Steuart Liebig’s Mentones: Chamber Jazz Rocks
I love that Steuart Liebig has a bar band. The Mentones not only stomp through some rocking beats, they also pair up the saxophone with a chromatic harmonica, one that gets played like an electric instrument. It’s a buzzing, flailing, bluesy good time.
But under the surface, the band is playing the same kind of complex chamber-jazz music that Liebig uses on his more “serious” albums.
Pomegranate, one of those “serious” albums, was my introduction to Liebig. He’s part of the southern California crowd that includes Vinny Golia, G.E. Stinson, Nels Cline — and Jeff Kaiser, the guy who’s kept the scene documented for the past decade on the pfMentum label.
Pomegranate consists of four long chamber pieces,
each featuring a different guest soloist. I love the mix of cerebral jazz and thoughtful composing here — especially on the Nels Cline track, which ditches all chamber-jazz pretentions and goes for a total noise freak-out. Yeah!

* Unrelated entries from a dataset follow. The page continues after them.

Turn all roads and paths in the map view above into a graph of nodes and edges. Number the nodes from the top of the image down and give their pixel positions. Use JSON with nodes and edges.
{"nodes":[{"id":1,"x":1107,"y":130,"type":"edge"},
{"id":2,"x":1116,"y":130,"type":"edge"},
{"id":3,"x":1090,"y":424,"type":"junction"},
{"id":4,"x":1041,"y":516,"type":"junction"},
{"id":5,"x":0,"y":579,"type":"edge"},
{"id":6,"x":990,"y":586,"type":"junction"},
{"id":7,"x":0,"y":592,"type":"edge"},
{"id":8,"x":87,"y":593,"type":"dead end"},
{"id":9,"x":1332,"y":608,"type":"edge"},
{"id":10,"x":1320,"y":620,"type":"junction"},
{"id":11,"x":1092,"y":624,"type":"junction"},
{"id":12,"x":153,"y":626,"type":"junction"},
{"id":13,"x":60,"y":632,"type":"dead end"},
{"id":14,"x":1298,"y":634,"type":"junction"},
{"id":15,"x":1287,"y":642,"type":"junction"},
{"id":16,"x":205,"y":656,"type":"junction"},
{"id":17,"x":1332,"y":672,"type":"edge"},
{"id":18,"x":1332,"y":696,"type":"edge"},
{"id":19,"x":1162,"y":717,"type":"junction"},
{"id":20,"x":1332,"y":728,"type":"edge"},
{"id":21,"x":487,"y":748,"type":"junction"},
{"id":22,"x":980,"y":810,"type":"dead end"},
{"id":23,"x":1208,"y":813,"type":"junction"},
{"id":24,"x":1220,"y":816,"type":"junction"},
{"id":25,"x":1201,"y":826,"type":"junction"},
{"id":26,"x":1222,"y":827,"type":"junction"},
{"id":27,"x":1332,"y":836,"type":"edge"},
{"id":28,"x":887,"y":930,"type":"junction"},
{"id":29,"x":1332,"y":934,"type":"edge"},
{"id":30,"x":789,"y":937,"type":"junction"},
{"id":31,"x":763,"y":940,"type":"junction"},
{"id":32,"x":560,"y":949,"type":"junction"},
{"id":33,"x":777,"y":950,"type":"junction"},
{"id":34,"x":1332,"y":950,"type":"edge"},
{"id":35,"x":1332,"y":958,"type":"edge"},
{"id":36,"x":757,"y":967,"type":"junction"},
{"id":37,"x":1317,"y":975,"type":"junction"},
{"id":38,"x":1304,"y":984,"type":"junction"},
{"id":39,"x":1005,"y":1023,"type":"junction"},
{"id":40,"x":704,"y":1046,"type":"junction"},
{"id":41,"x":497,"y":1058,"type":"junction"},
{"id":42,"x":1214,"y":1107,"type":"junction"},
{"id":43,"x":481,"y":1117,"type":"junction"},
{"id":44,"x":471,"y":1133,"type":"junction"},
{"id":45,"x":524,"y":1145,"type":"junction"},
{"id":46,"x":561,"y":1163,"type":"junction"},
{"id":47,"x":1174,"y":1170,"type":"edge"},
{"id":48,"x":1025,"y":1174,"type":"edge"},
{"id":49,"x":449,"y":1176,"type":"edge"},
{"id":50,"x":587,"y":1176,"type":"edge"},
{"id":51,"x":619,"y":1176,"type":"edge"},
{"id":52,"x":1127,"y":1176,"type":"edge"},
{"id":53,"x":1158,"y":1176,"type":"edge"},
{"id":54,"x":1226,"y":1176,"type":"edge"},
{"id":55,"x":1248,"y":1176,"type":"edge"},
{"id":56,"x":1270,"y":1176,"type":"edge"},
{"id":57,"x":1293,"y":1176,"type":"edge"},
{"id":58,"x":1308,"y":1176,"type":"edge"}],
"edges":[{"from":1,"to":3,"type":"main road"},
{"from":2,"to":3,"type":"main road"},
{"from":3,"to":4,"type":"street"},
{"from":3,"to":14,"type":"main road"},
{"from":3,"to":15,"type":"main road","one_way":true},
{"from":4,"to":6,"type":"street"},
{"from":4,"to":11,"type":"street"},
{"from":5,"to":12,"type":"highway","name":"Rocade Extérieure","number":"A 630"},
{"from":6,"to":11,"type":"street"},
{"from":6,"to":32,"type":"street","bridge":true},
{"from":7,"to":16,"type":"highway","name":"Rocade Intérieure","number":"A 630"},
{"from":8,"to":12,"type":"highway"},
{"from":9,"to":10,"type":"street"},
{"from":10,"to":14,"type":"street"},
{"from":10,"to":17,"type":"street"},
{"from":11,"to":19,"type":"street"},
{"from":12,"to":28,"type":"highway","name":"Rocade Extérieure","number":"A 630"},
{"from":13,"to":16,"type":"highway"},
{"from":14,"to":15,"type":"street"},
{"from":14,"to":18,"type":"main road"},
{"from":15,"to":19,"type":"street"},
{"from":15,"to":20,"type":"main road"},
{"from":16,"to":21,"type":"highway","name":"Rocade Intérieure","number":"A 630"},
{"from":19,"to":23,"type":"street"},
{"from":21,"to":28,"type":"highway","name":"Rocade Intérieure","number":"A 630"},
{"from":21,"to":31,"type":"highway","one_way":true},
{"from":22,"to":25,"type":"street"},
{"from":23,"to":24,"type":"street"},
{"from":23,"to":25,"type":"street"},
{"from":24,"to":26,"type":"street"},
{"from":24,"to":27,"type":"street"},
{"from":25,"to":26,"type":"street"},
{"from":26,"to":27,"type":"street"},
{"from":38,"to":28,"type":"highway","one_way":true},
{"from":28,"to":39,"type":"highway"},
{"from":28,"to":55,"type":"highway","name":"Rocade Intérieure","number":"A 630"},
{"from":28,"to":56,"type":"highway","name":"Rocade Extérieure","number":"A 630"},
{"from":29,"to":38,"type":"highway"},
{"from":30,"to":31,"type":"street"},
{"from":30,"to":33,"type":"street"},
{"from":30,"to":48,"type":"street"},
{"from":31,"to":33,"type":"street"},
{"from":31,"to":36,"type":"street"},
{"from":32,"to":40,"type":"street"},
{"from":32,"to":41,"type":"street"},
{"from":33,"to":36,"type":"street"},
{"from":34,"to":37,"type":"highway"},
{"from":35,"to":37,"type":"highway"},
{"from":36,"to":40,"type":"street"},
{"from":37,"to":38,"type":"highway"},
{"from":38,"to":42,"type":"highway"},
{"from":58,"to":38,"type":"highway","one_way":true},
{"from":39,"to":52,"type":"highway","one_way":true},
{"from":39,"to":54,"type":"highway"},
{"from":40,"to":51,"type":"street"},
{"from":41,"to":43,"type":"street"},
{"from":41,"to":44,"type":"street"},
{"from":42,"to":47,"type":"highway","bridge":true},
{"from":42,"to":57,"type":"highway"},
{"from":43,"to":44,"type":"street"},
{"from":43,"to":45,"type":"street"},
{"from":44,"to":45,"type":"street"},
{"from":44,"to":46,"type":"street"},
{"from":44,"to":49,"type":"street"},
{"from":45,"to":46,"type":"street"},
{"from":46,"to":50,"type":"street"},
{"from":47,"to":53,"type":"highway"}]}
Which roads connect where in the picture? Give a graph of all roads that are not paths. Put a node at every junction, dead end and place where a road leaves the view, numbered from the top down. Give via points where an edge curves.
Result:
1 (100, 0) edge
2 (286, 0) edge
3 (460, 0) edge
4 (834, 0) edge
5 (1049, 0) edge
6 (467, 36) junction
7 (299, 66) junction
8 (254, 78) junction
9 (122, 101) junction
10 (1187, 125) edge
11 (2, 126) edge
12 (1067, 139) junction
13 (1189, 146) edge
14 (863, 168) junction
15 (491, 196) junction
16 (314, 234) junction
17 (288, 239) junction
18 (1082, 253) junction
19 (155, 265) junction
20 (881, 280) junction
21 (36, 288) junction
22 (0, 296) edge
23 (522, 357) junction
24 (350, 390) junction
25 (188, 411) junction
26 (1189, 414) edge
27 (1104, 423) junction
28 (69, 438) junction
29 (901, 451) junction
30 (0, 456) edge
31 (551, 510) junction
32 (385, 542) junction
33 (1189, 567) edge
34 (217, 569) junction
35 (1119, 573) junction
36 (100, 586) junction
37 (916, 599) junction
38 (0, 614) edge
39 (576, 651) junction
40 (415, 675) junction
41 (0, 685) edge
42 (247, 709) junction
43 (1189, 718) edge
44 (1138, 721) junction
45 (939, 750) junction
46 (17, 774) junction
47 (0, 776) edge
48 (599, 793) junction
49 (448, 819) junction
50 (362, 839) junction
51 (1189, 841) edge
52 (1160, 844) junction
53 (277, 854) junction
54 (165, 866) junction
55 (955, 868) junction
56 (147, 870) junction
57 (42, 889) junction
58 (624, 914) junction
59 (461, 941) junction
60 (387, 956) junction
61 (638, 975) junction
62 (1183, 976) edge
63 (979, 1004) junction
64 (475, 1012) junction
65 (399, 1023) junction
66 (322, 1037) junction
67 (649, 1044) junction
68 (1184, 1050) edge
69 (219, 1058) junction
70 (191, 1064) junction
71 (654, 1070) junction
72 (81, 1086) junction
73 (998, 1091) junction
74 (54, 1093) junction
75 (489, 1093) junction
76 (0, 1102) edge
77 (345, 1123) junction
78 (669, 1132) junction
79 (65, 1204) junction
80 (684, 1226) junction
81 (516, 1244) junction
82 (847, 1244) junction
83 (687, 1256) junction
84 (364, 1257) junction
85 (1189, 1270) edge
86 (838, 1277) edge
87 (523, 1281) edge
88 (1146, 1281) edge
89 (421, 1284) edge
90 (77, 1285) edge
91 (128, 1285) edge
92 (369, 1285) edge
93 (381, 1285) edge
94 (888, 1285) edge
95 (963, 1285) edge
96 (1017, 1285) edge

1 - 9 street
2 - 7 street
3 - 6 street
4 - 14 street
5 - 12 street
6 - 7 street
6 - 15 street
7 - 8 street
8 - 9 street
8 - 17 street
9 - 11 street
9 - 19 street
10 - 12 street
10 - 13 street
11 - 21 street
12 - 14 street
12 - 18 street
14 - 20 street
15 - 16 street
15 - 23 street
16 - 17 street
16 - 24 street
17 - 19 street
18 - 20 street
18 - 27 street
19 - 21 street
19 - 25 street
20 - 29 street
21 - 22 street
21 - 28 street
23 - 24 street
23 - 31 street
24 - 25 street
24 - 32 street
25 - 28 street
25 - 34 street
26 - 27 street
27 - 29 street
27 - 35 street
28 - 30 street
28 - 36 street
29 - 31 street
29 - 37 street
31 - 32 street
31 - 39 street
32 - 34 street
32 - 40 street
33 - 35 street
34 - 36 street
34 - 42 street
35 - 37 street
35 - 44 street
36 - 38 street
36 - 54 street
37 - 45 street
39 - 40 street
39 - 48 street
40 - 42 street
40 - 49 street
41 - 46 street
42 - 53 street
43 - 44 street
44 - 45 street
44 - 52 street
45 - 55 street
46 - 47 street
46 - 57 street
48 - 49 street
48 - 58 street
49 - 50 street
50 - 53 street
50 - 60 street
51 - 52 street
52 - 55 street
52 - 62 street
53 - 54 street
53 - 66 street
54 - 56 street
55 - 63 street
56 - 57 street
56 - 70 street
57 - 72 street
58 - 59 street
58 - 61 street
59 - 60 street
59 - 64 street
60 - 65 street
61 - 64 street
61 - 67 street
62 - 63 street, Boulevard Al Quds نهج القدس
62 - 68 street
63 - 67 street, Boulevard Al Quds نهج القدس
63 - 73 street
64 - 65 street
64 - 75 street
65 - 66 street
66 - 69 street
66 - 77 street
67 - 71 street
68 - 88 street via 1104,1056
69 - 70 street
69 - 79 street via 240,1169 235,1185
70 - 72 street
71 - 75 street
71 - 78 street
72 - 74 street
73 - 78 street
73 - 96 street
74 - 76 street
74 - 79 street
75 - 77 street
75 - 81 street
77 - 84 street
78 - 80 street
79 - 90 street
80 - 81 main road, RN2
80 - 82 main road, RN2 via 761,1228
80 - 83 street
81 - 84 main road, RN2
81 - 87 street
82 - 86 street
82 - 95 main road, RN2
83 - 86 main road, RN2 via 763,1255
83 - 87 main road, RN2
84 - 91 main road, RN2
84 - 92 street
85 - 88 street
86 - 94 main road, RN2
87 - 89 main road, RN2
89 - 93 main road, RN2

But back to that bar band, The Mentones. This is fun stuff that evokes images of dive bars just outside town, where the motorcycles kick up the desert dust. But with sheet music. Bill Barrett‘s harmonica adds a honky-tonk touch to otherwise chamber jazz-y compositions, and then he blazes through his solos like he’s ready to throw beer bottles back at someone.
A track like “Empty” or “Locustland” manages to rock out amid complex twists and turns in the writing. “Headlock” is a great head-banger. “Wool” and “Slow Burn Fever” go for the slower, swampy tempo of a dusty 110-degree day, although the latter ends up in a brutal battle of harmonica versus Tony Atherton’s sax.